Ministre chargée des Affaires européennes de mars 2019 à juillet 2020, dans le gouvernement d’Édouard Philippe, Amélie de Montchalin connaît bien le sujet, puisqu’elle a participé à la négociation du cadre financier pluriannuel européen 2021-2027, une trajectoire qui prévoyait initialement un prélèvement de 29 milliards d’euros pour la France en 2026.
En poste désormais à Bercy, la ministre a indiqué aux sénateurs que ce montant de départ n’était finalement plus d’actualité. « Il se trouve que quand je suis rentré dans mon bureau, on m’a expliqué que ce n’était pas ça du tout qui se passait. Ce serait 30,3 milliards d’euros. » La France a mené une négociation avec la Commission européenne et le Conseil, aux côtés des autres pays contributeurs nets, ceux dont les prélèvements sont supérieurs aux subventions et aides européennes reçues.
Ce groupe de pays a obtenu que l’Union européenne en revienne aux critères de financement de la politique de cohésion, en vigueur avant la crise sanitaire. « Nous sommes convaincus collectivement qu’avec ces nouveaux paramètres, la commission avait tout à fait la possibilité de déployer une politique de cohésion ambitieuse pour refaire revenir le financement à ce qu’il était prévu au moment de la négociation », a expliqué Amélie de Montchalin, mercredi soir devant les sénateurs.
La réduction de l’effort ne satisfait toutefois pas le Rassemblement national. Le député RN Jean-Philippe Tanguy a notamment indiqué hier que la hausse de 5,7 milliards d’euros restait « intolérable ». Lors des dernières élections législatives, le parti avait soutenu le principe d’une réduction de la contribution française. Et début juillet, Marine Le Pen avait appelé à appliquer une « année blanche » sur la contribution française à l’Union européenne.

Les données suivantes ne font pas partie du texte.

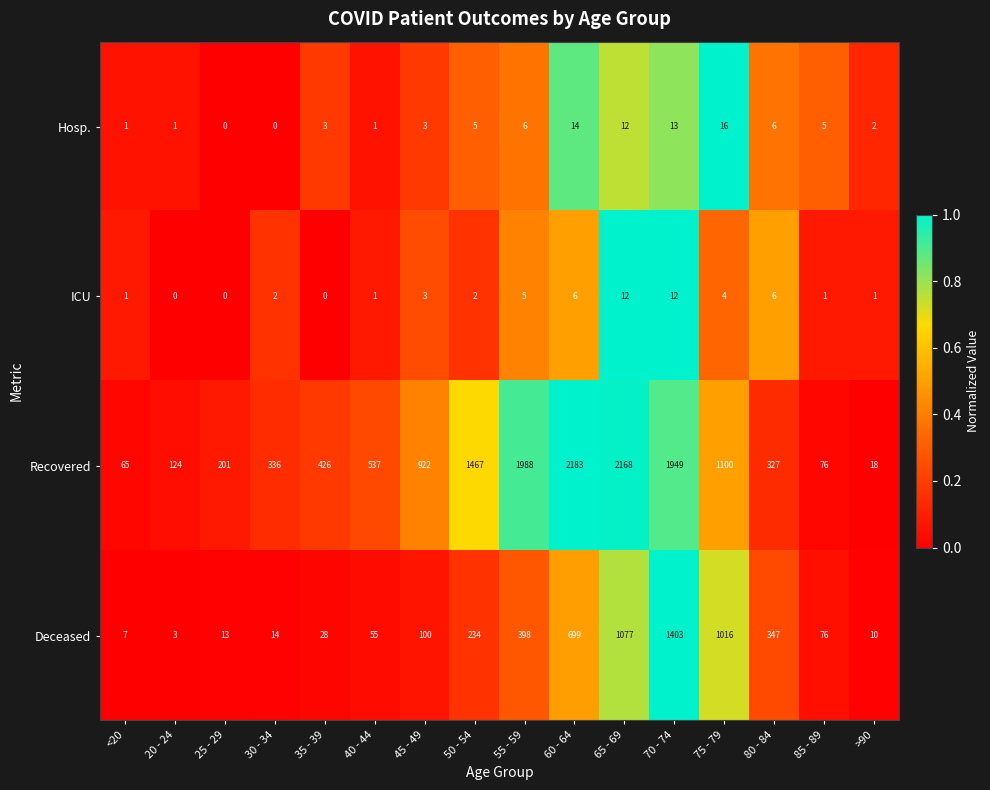

At how many categories does at least one series exceed 162?

12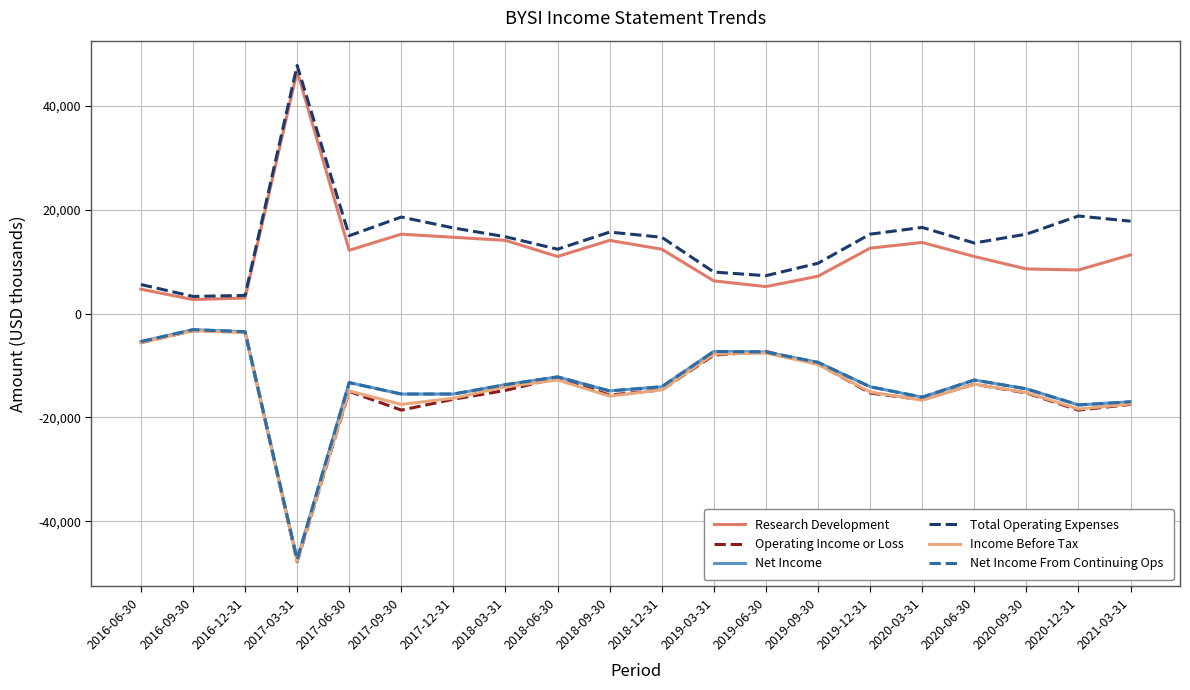

Rank the series at 2017-12-31 from lowest to highest value.

Operating Income or Loss, Income Before Tax, Net Income, Net Income From Continuing Ops, Research Development, Total Operating Expenses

Une hausse significative de la contribution française sur la période 2021-2027
Comme le rappelait le sénateur Jean-Marie Mizzon (Union centriste), rapporteur spécial de la commission des finances sur les crédits des affaires européennes, dans son rapport de novembre 2024, le poids du prélèvement français pour l’Union européenne est appelé à augmenter fortement dans la fin de la période du cadre financier pluriannuel 2021-2027. Après une contribution qui était estimée à 30,4 milliards d’euros pour 2026, le rapport évoque un prélèvement de 32,4 milliards d’euros pour 2027, selon des hypothèses transmises par la Commission européenne.
Cette forte progression s’explique par le cycle budgétaire européen. Jean-Marie Mizzon rappelle que la « consommation des crédits s’accentue systématiquement à mesure que le cadre financier pluriannuel progresse » et que « les rattrapages sont fréquents en fin d’exercice ». Les effets sont d’autant plus notables avec l’ampleur du plan de relance européen, Next Generation EU.
Ce mercredi, la Commission européenne a d’ailleurs présenté sa proposition de cadre pluriannuel pour la période 2028-2034, avec au total 2 000 milliards d’euros. Le précédant (2021-2027) doit mobiliser théoriquement 1 200 milliards d’euros, mais il a été complété par un plan de relance de 800 milliards d’euros durant la crise sanitaire.
La copie, qui sera négociée pendant deux années, a déjà fait l’objet de sévères critiques de la part de deux États frugaux de l’Union. Le porte-parole du gouvernement allemand a estimé que cette « augmentation substantielle du budget de l’UE » était « inacceptable à l’heure où tous les Etats membres font des efforts considérables pour consolider leurs budgets nationaux ». Les Pays-Bas ont, quant à eux, jugé ce budget « trop élevé ». La France, par la voix du ministre délégué chargé de l’Europe Benjamin Haddad, a qualifié la proposition de la Commission d’ « ambitieuse ».